WHAT YOU NEED TO DO → Nothing but the pictures should be dropped when the records are transcribed word for word.

------------------------

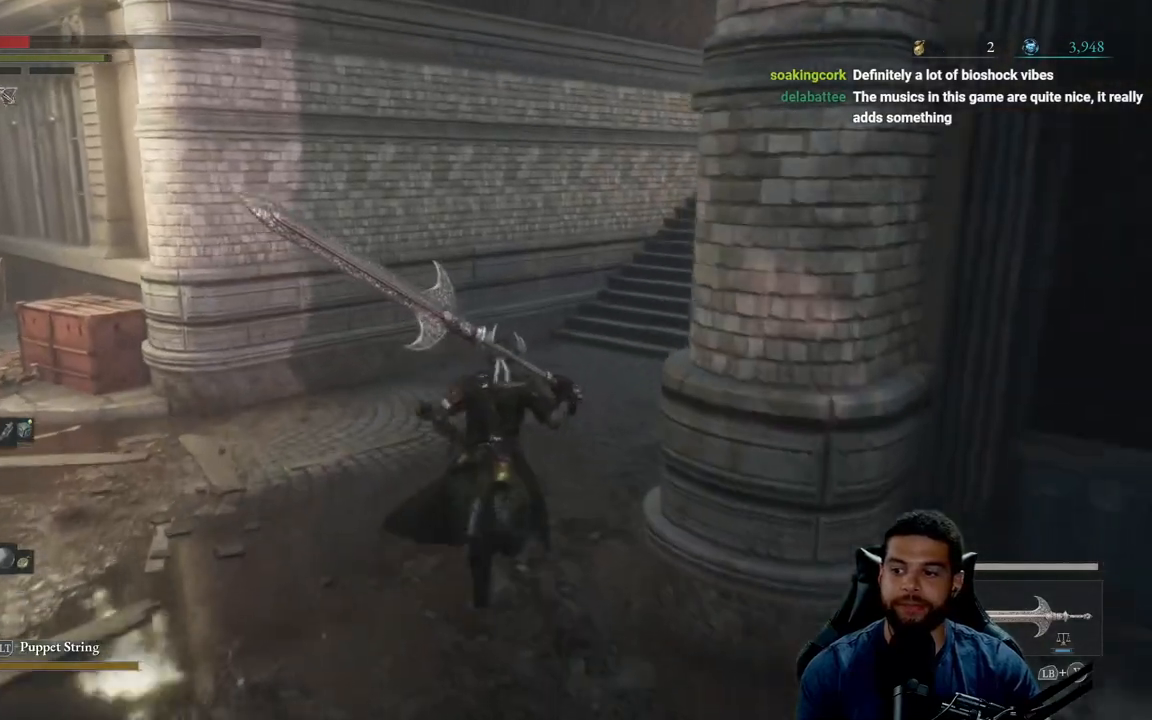
{"buttons": [], "left_stick": "up", "right_stick": "right", "events": [[200, "B", "up"], [367, "right_stick", "right"]]}
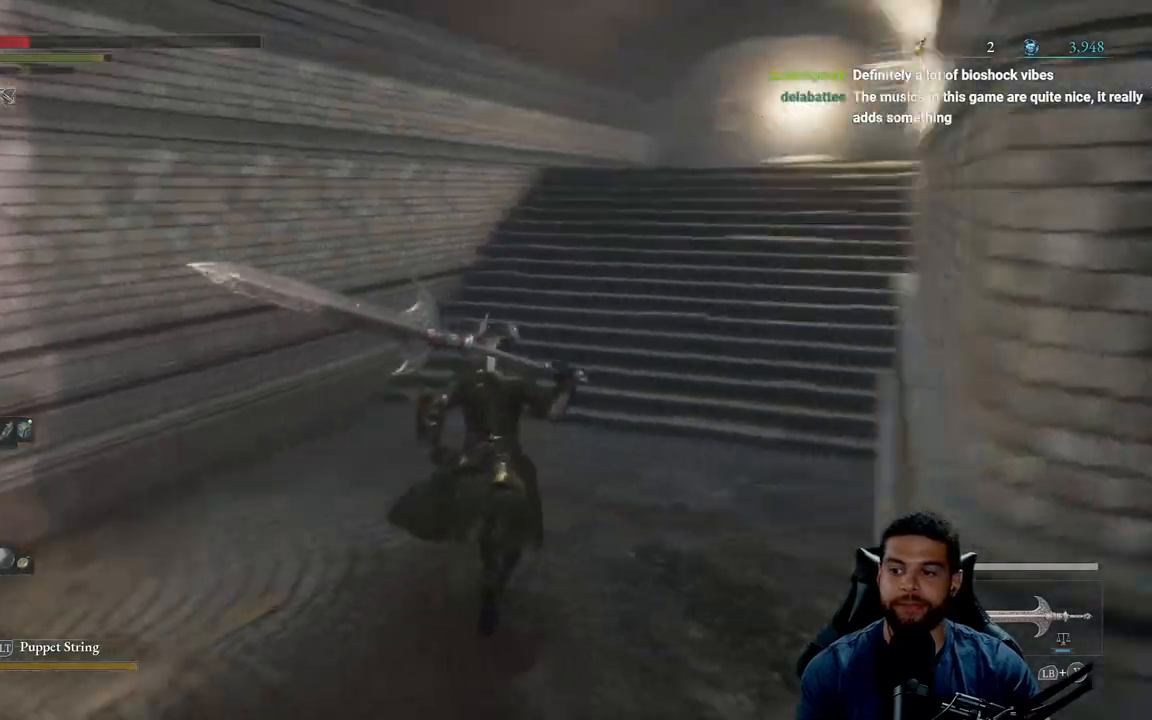
{"buttons": ["B"], "left_stick": "up", "right_stick": "center", "events": [[83, "right_stick", "center"], [133, "B", "down"]]}
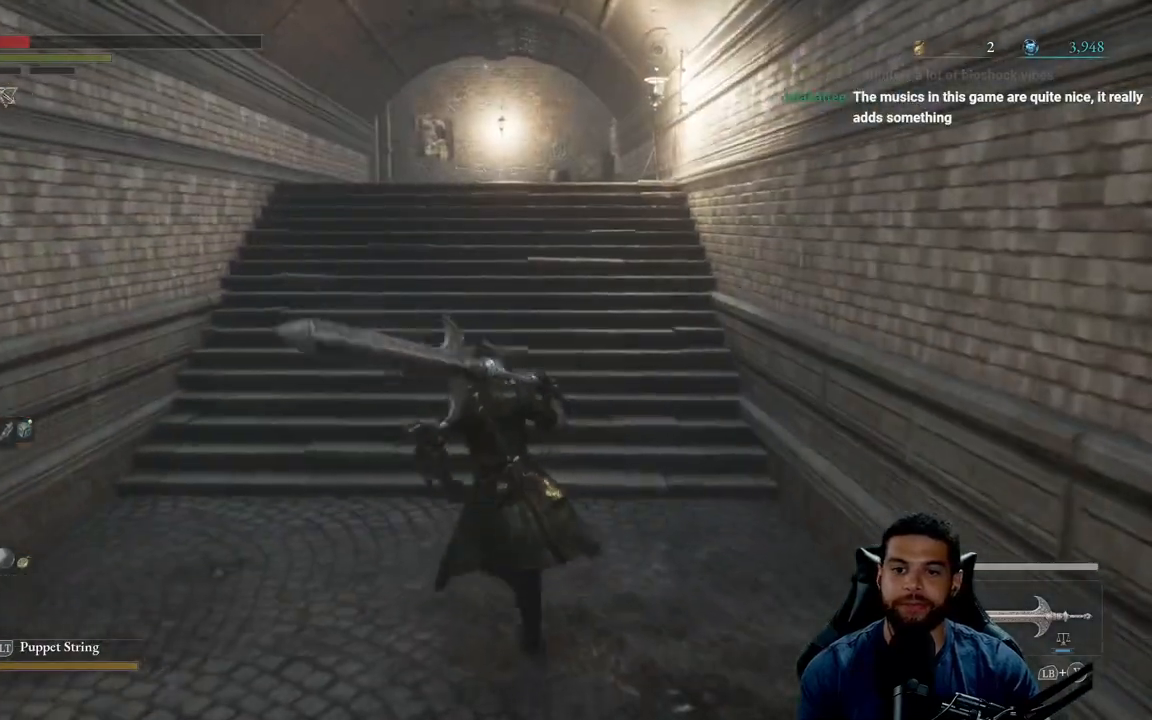
{"buttons": ["B"], "left_stick": "up", "right_stick": "center", "events": []}
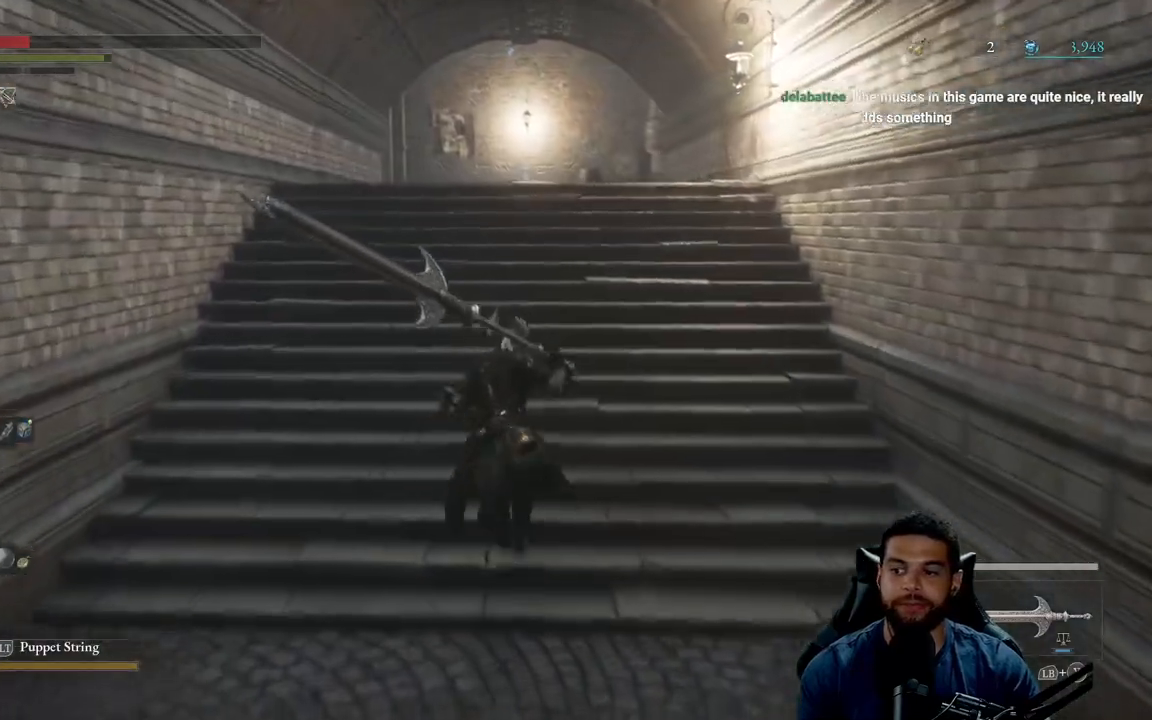
{"buttons": ["B"], "left_stick": "up", "right_stick": "center", "events": []}
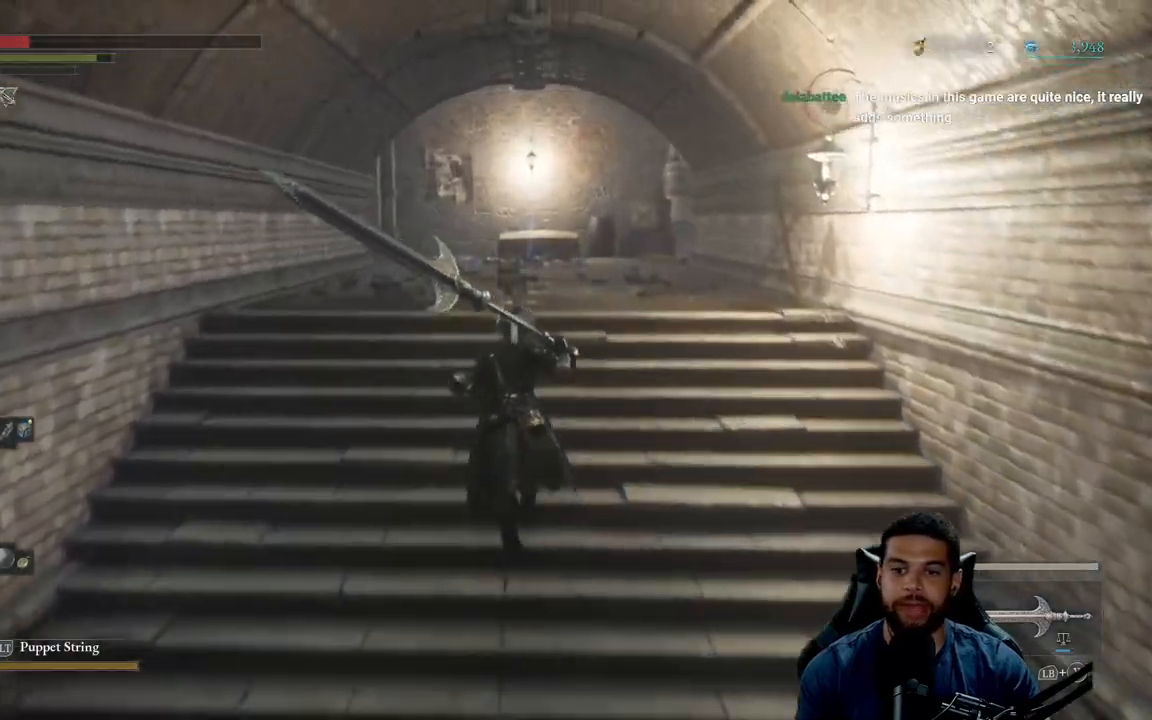
{"buttons": ["B"], "left_stick": "up", "right_stick": "center", "events": []}
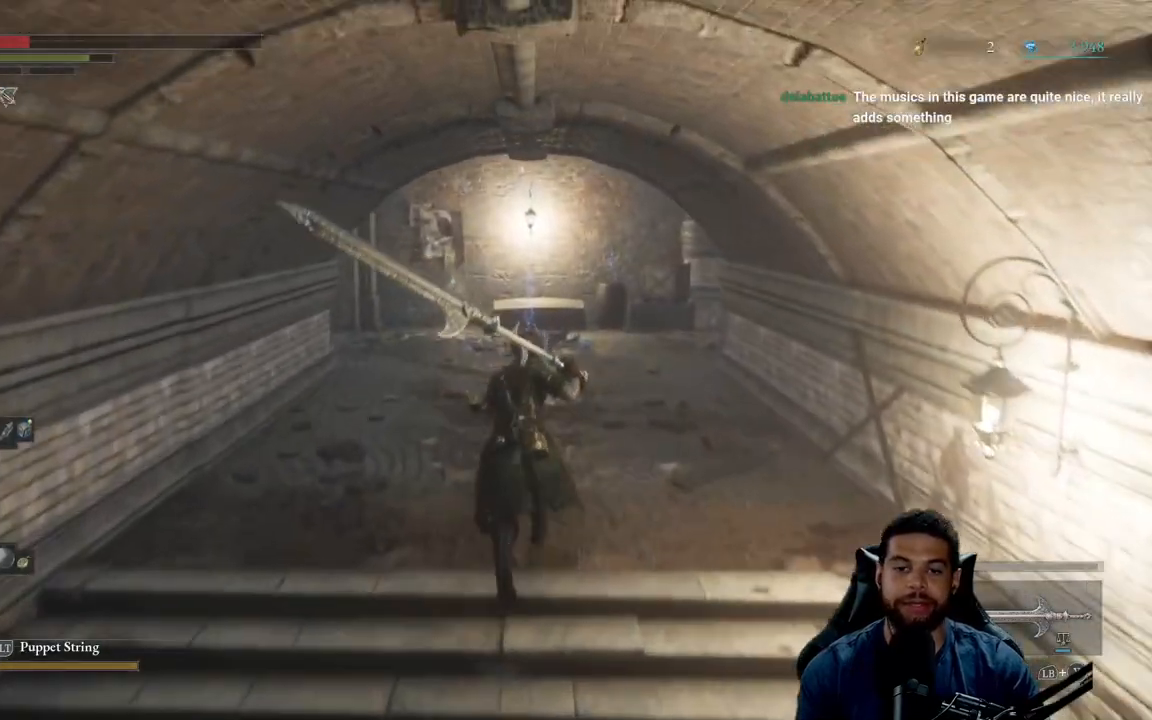
{"buttons": ["B"], "left_stick": "up", "right_stick": "center", "events": []}
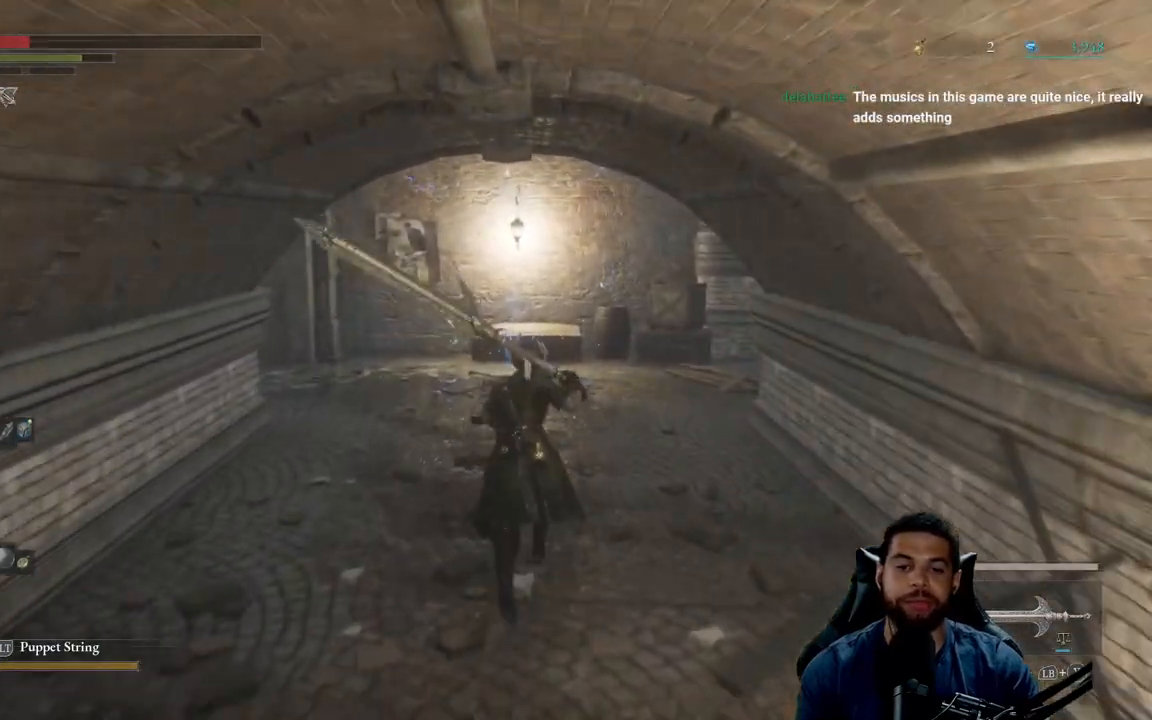
{"buttons": [], "left_stick": "up", "right_stick": "center", "events": [[383, "B", "up"]]}
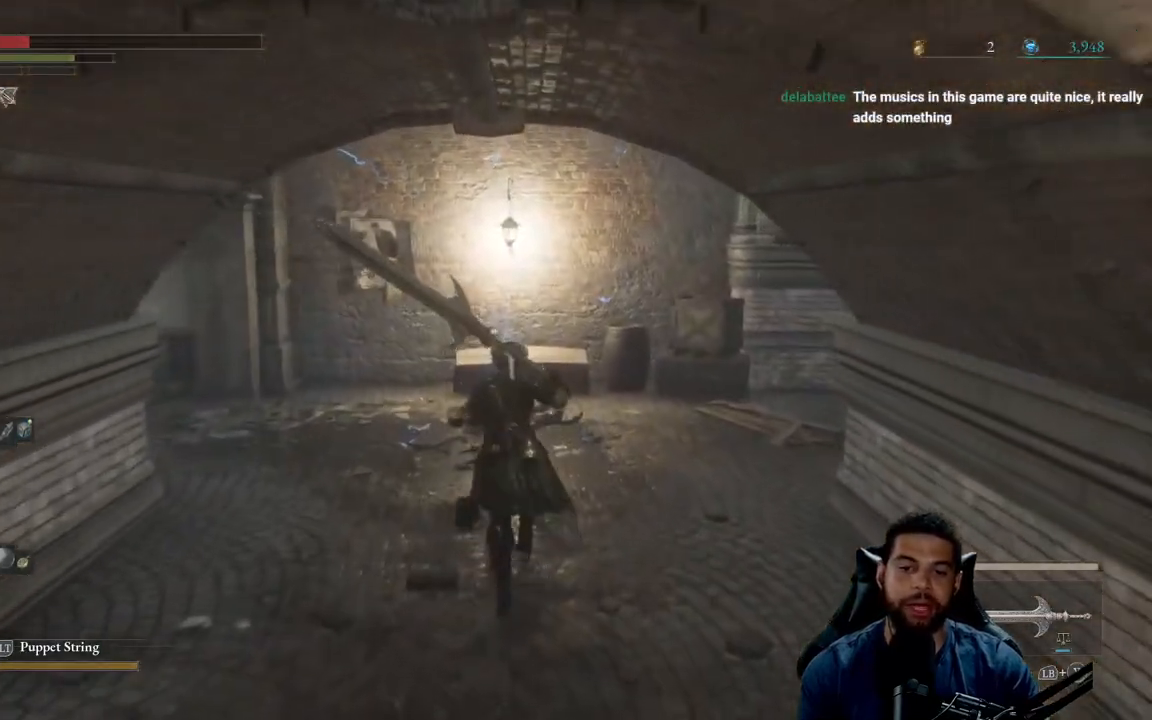
{"buttons": [], "left_stick": "up", "right_stick": "center", "events": []}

------------------------

RESPONSE →
{"buttons": [], "left_stick": "up", "right_stick": "right", "events": [[200, "B", "up"], [367, "right_stick", "right"]]}
{"buttons": ["B"], "left_stick": "up", "right_stick": "center", "events": [[83, "right_stick", "center"], [133, "B", "down"]]}
{"buttons": ["B"], "left_stick": "up", "right_stick": "center", "events": []}
{"buttons": ["B"], "left_stick": "up", "right_stick": "center", "events": []}
{"buttons": ["B"], "left_stick": "up", "right_stick": "center", "events": []}
{"buttons": ["B"], "left_stick": "up", "right_stick": "center", "events": []}
{"buttons": [], "left_stick": "up", "right_stick": "center", "events": [[383, "B", "up"]]}
{"buttons": [], "left_stick": "up", "right_stick": "center", "events": []}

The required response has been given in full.